**TASK GOAL:** Put the material from the line with "Segment left lung" to the line with "180L140 152L122 146L92", both included, into a Markdown table with the columns Row and Line. Skip blank lines and leave out any pictures.

**PROVIDED RECORDS:**

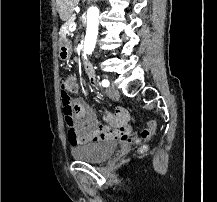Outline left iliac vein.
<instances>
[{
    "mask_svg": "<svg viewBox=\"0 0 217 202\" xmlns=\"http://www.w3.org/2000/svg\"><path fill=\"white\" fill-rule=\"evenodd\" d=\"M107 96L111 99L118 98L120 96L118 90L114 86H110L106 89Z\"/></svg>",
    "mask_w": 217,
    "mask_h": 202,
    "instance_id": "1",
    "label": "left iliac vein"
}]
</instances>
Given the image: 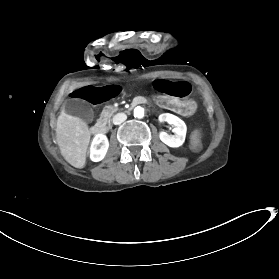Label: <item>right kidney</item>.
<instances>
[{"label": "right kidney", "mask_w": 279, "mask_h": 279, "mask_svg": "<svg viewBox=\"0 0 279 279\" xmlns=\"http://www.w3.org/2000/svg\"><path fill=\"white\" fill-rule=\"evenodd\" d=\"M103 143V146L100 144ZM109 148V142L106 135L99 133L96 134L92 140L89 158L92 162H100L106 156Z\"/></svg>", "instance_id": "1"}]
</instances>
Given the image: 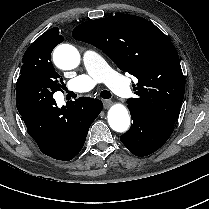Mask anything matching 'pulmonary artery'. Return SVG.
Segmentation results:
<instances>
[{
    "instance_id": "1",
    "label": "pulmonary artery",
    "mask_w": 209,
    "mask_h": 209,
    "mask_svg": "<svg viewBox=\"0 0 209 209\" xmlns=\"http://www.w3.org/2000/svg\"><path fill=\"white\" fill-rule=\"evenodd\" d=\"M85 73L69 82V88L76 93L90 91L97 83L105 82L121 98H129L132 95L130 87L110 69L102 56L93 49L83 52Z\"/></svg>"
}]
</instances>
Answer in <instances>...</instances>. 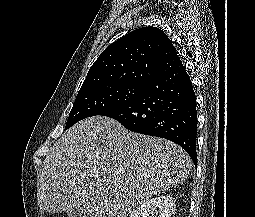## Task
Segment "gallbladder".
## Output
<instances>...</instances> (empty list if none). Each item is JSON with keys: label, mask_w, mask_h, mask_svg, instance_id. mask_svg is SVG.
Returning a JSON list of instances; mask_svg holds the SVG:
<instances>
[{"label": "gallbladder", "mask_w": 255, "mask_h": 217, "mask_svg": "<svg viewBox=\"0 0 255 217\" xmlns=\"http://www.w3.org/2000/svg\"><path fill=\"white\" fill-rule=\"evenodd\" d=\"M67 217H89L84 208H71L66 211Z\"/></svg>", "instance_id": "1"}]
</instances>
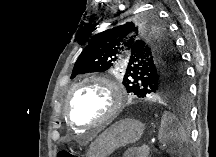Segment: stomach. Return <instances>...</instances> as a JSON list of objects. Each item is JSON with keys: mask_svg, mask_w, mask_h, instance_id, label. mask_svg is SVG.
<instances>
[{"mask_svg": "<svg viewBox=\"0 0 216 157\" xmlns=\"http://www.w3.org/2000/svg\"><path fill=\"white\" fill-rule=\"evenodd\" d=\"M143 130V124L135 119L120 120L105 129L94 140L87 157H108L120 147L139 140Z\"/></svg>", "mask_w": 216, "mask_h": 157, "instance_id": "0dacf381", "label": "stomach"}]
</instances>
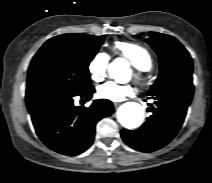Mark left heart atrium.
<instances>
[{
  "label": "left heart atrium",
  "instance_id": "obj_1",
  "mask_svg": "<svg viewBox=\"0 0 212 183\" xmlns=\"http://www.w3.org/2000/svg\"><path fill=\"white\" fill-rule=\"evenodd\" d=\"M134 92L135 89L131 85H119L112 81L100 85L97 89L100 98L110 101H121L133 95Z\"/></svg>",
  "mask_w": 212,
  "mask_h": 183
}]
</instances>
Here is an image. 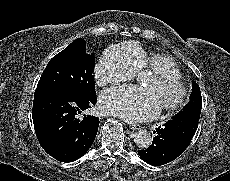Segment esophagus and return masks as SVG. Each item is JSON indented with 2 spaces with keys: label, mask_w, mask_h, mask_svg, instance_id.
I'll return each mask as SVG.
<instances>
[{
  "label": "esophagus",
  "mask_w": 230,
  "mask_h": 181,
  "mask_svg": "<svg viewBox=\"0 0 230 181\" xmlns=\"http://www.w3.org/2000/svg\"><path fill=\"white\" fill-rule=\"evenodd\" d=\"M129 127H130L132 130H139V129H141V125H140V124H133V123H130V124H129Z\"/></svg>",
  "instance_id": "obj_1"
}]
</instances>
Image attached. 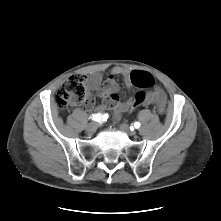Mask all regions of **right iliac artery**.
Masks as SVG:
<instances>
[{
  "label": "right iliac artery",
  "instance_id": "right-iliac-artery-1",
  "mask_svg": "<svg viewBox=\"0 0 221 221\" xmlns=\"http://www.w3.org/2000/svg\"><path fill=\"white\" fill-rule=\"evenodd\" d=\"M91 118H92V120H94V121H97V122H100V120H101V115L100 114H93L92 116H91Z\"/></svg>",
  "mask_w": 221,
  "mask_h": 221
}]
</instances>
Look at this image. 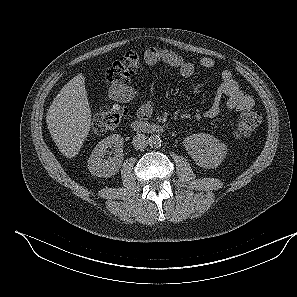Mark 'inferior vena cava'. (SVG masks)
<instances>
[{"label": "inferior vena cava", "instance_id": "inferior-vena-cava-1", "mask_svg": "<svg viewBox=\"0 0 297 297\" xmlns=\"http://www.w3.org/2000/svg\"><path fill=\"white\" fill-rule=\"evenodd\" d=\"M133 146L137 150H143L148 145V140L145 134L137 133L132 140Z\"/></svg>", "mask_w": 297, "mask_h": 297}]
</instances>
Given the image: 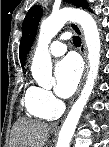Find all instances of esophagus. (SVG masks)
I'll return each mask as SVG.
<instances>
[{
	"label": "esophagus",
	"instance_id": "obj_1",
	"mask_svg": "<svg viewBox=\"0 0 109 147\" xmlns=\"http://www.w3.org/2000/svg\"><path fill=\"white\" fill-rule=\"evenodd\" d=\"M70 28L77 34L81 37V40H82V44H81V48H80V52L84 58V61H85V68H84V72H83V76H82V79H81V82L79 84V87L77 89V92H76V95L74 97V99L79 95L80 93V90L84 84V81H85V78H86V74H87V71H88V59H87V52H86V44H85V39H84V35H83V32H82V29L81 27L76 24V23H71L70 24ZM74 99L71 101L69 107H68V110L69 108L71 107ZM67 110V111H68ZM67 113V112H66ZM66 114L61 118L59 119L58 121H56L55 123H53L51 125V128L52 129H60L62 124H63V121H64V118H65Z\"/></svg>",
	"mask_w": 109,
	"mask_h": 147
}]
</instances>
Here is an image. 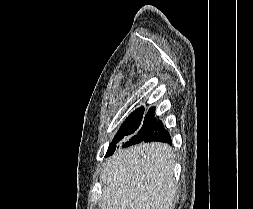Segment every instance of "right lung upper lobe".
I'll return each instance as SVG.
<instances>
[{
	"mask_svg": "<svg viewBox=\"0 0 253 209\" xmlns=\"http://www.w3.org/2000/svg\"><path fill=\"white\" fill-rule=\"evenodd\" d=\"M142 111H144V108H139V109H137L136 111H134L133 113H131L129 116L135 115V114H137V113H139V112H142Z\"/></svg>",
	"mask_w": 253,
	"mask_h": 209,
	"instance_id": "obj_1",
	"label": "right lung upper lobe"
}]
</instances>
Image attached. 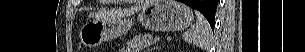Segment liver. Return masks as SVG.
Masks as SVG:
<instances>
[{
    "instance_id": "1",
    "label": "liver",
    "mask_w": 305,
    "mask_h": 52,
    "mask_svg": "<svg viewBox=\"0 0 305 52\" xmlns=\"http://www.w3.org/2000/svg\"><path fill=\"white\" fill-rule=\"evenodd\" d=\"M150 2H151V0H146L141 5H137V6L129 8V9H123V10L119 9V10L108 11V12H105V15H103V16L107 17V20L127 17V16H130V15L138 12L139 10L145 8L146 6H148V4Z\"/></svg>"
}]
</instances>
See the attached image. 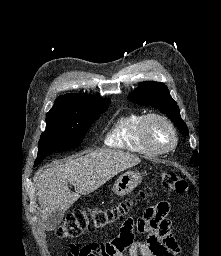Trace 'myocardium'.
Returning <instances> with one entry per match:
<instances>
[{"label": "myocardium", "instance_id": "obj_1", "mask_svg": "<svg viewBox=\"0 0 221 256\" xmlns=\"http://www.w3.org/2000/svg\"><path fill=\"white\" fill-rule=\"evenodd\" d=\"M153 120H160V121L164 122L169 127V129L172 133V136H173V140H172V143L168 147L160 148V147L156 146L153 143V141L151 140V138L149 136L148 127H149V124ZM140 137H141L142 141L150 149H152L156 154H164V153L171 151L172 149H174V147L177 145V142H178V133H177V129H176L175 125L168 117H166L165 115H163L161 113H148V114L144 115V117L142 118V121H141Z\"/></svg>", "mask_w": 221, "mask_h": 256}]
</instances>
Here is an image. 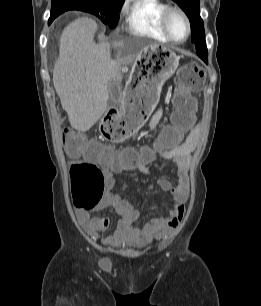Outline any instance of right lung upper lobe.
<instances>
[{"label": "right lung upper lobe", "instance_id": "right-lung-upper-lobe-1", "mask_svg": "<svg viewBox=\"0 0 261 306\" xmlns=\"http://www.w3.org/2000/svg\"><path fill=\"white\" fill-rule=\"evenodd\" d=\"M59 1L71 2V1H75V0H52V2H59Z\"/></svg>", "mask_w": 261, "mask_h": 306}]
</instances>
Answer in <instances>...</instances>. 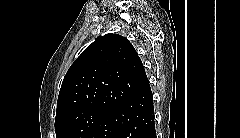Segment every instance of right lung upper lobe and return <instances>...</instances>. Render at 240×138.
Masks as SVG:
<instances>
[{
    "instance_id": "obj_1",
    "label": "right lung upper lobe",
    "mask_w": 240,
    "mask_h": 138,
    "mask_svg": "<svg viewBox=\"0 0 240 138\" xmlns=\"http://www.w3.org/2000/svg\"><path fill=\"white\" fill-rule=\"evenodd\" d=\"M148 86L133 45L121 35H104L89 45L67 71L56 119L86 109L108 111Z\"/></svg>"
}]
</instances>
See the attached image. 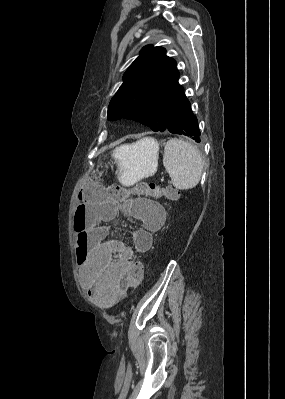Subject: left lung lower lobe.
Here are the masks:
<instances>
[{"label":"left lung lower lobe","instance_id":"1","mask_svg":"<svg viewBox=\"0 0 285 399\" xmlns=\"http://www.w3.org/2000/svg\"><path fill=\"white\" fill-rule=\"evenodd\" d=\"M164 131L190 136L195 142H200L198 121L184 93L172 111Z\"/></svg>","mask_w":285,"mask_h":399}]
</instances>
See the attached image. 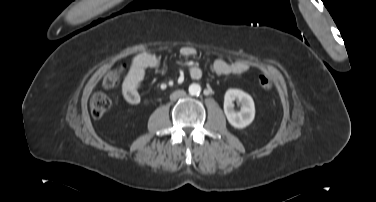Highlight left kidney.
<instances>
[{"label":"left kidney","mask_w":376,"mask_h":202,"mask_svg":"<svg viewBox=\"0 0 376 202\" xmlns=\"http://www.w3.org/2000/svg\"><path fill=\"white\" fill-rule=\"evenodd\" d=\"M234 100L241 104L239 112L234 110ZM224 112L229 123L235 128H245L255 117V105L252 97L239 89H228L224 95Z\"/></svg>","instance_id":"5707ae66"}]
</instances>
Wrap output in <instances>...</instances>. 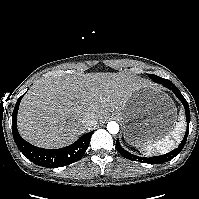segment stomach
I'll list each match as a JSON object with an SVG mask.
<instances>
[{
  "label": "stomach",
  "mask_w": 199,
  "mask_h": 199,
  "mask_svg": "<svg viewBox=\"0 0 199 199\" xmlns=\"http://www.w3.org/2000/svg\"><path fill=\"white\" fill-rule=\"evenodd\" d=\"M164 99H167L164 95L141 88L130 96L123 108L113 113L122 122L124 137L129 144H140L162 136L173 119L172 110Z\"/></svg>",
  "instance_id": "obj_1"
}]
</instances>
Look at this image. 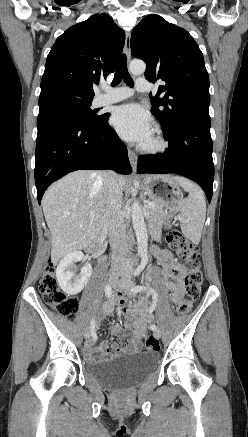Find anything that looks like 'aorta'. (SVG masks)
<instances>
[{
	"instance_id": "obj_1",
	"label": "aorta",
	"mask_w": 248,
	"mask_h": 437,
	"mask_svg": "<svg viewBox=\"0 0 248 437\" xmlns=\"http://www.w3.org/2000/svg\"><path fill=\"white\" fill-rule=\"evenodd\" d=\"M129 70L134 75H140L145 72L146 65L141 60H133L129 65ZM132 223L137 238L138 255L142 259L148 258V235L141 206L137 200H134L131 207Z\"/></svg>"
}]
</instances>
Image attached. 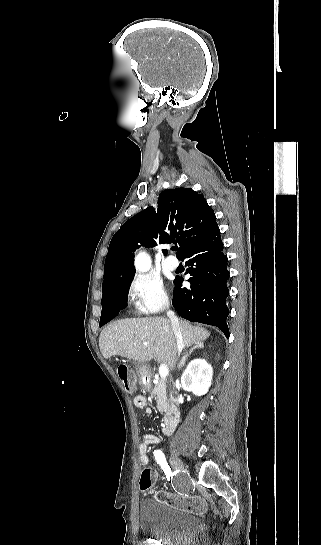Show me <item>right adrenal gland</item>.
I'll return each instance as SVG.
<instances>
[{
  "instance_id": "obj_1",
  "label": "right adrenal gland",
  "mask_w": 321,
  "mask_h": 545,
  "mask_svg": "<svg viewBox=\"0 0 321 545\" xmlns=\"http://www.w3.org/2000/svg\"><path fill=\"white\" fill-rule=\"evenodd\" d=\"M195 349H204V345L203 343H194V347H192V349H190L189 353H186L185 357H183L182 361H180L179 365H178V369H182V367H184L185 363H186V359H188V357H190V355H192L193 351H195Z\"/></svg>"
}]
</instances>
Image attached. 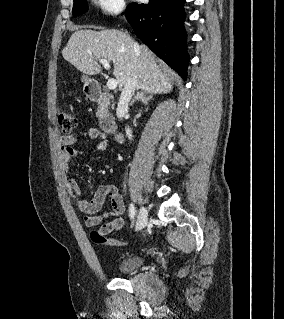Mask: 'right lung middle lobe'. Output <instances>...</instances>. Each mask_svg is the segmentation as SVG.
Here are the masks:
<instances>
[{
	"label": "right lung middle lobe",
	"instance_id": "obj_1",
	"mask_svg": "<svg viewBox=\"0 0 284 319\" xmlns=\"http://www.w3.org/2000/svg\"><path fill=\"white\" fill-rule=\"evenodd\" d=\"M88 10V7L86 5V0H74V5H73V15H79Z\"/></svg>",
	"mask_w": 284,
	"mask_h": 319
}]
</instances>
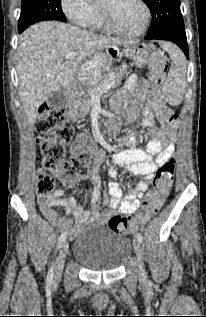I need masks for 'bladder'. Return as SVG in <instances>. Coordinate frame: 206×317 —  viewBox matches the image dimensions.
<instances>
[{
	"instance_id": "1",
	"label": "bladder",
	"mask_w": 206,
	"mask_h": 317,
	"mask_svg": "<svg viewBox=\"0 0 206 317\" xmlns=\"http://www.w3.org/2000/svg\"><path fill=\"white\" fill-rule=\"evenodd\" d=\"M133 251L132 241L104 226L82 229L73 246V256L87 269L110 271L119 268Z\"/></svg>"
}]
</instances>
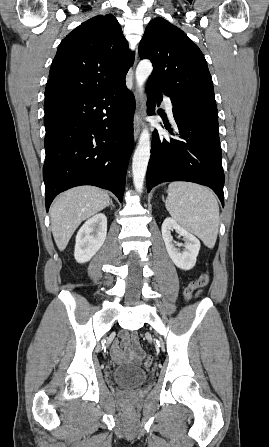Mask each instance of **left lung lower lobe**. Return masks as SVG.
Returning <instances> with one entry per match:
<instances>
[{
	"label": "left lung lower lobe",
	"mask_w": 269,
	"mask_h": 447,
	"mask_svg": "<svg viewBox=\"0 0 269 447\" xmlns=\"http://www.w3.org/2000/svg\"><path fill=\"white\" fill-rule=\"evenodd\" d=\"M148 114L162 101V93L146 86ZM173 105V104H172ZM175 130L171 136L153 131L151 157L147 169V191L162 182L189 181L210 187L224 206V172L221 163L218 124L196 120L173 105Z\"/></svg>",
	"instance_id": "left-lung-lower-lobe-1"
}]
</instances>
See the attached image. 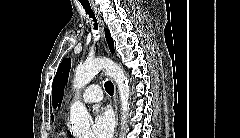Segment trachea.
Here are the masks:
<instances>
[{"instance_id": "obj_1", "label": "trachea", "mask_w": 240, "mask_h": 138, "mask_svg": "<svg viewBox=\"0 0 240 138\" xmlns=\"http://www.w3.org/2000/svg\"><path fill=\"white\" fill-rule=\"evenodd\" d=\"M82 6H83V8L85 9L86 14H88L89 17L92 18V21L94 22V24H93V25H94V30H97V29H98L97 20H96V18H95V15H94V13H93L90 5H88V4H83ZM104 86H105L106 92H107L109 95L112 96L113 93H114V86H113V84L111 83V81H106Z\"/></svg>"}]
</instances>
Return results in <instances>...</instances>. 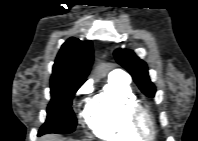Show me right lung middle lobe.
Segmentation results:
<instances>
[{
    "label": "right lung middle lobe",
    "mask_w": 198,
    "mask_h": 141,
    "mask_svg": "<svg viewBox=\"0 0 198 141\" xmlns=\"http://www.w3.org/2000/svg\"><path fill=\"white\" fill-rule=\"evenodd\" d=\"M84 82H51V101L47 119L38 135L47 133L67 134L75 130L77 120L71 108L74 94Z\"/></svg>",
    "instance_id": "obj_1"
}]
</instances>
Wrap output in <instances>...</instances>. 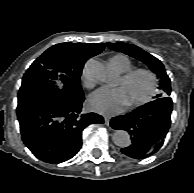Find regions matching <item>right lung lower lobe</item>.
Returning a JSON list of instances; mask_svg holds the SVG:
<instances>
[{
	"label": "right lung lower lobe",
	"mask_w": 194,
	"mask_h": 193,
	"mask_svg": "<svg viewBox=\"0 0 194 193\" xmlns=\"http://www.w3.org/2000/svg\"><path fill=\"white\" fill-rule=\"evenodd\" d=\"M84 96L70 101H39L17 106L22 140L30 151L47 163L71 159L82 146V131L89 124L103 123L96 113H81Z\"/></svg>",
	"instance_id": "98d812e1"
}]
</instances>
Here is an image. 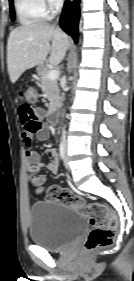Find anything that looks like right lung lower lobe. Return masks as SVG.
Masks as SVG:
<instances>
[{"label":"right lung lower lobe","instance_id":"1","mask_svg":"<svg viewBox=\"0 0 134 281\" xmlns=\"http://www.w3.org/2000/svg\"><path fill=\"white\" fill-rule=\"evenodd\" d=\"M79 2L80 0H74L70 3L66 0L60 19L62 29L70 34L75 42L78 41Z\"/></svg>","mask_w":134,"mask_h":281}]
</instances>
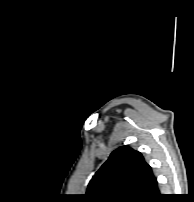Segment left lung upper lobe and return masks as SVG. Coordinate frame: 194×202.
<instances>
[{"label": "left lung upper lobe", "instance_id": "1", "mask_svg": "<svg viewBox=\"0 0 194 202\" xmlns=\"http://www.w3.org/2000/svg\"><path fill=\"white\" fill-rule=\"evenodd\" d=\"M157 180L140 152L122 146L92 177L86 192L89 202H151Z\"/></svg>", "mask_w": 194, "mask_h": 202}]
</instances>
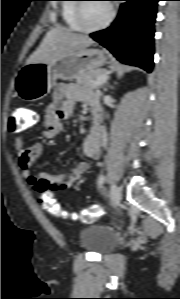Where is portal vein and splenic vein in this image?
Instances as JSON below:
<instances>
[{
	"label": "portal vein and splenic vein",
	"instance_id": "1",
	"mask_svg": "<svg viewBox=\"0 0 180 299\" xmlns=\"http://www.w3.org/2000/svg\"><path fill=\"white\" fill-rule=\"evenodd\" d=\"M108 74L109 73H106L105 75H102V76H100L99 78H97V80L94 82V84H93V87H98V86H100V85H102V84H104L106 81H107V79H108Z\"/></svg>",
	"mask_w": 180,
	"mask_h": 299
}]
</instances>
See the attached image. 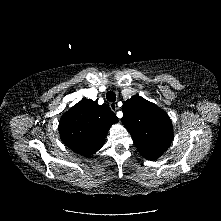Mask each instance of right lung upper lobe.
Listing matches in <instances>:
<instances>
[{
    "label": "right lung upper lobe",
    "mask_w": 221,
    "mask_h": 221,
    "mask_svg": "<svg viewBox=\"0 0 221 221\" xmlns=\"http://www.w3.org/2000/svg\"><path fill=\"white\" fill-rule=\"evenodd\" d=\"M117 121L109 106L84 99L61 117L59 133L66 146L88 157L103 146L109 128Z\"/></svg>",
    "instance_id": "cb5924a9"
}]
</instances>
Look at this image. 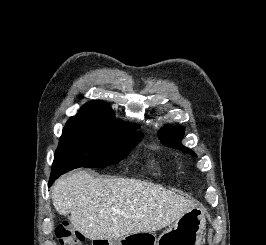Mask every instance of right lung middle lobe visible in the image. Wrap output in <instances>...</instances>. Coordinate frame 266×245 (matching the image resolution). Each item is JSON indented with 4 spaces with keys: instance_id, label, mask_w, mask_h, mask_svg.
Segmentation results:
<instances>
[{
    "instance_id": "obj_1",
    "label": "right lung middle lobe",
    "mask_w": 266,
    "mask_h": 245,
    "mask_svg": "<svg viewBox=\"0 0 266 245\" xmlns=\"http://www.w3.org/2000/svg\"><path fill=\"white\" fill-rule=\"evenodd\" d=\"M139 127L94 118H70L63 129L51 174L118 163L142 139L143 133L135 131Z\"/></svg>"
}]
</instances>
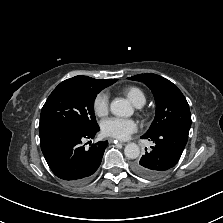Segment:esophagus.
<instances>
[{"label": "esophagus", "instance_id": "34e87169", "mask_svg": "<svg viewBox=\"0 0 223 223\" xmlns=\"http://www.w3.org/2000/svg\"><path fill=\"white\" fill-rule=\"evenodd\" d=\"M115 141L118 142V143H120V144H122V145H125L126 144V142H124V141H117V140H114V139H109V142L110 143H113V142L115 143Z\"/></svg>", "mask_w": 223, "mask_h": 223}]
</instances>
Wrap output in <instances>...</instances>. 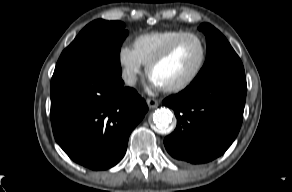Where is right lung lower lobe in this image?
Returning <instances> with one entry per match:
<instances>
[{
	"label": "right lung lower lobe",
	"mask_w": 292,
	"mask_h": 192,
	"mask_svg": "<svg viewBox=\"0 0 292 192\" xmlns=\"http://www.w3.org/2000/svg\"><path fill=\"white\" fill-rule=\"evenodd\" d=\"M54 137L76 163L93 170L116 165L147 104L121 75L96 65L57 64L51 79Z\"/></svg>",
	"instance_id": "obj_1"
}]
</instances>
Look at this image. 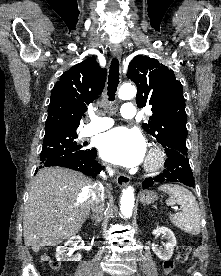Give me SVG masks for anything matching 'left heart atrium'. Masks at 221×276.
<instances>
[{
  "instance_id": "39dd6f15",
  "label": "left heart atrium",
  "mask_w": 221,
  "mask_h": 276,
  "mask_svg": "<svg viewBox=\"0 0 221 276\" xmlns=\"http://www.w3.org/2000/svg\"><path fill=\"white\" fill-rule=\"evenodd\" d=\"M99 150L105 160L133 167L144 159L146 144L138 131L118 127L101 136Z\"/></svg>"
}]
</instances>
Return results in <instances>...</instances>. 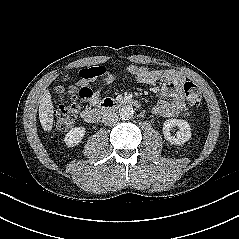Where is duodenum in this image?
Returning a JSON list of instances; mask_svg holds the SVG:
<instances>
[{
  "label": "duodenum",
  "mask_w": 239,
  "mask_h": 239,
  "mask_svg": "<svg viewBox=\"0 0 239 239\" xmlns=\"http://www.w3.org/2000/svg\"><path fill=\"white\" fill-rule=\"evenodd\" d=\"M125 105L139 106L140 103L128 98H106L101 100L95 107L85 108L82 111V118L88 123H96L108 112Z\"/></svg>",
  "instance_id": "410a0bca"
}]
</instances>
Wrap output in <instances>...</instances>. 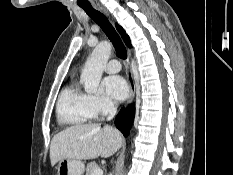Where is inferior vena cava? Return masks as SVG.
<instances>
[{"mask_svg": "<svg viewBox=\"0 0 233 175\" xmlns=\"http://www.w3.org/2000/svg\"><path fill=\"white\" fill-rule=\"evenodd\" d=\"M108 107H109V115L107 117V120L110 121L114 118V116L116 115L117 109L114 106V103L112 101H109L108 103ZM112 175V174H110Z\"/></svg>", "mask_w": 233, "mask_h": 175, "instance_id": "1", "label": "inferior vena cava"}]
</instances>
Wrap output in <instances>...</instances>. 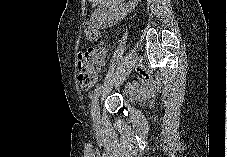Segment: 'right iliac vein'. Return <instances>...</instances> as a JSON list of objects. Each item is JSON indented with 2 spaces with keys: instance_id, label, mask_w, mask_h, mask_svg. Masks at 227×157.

**SOLUTION TO THIS TASK:**
| Row | Line |
|---|---|
| 1 | Segment left lung upper lobe and return masks as SVG. Coordinate frame: 194×202. |
| 2 | <instances> |
| 3 | [{"label": "left lung upper lobe", "instance_id": "1", "mask_svg": "<svg viewBox=\"0 0 194 202\" xmlns=\"http://www.w3.org/2000/svg\"><path fill=\"white\" fill-rule=\"evenodd\" d=\"M157 180L140 152L122 146L92 177L86 192L89 202H151Z\"/></svg>", "mask_w": 194, "mask_h": 202}] |